Each entry that follows is to be retyped exactly. Pictures do not belong in the copy.
*** Opening of Supplied data ***
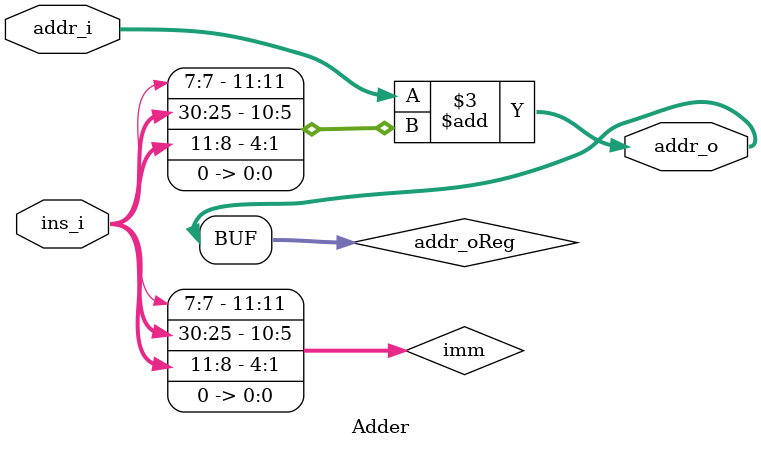
<source format=v>
module Adder
(
	addr_i,
	ins_i,
	addr_o
);

input [31:0] addr_i;
input [31:0] ins_i;
output [31:0] addr_o;

reg [11:0] imm;
reg [31:0] addr_oReg;
assign addr_o = addr_oReg;

always@* begin
	//[31:25] = imm[12, 10:5] [11:7] = imm[4:1, 11]
	imm = {ins_i[31], ins_i[7], ins_i[30:25], ins_i[11:8]};
	imm = imm << 1;
	addr_oReg = addr_i + imm;
end

endmodule
</source>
*** Close of Supplied data ***
◆ Exercise result:
<source format=v>
module Adder
(
	addr_i,
	ins_i,
	addr_o
);

input [31:0] addr_i;
input [31:0] ins_i;
output [31:0] addr_o;

reg [11:0] imm;
reg [31:0] addr_oReg;
assign addr_o = addr_oReg;

always@* begin
	//[31:25] = imm[12, 10:5] [11:7] = imm[4:1, 11]
	imm = {ins_i[31], ins_i[7], ins_i[30:25], ins_i[11:8]};
	imm = imm << 1;
	addr_oReg = addr_i + imm;
end

endmodule
</source>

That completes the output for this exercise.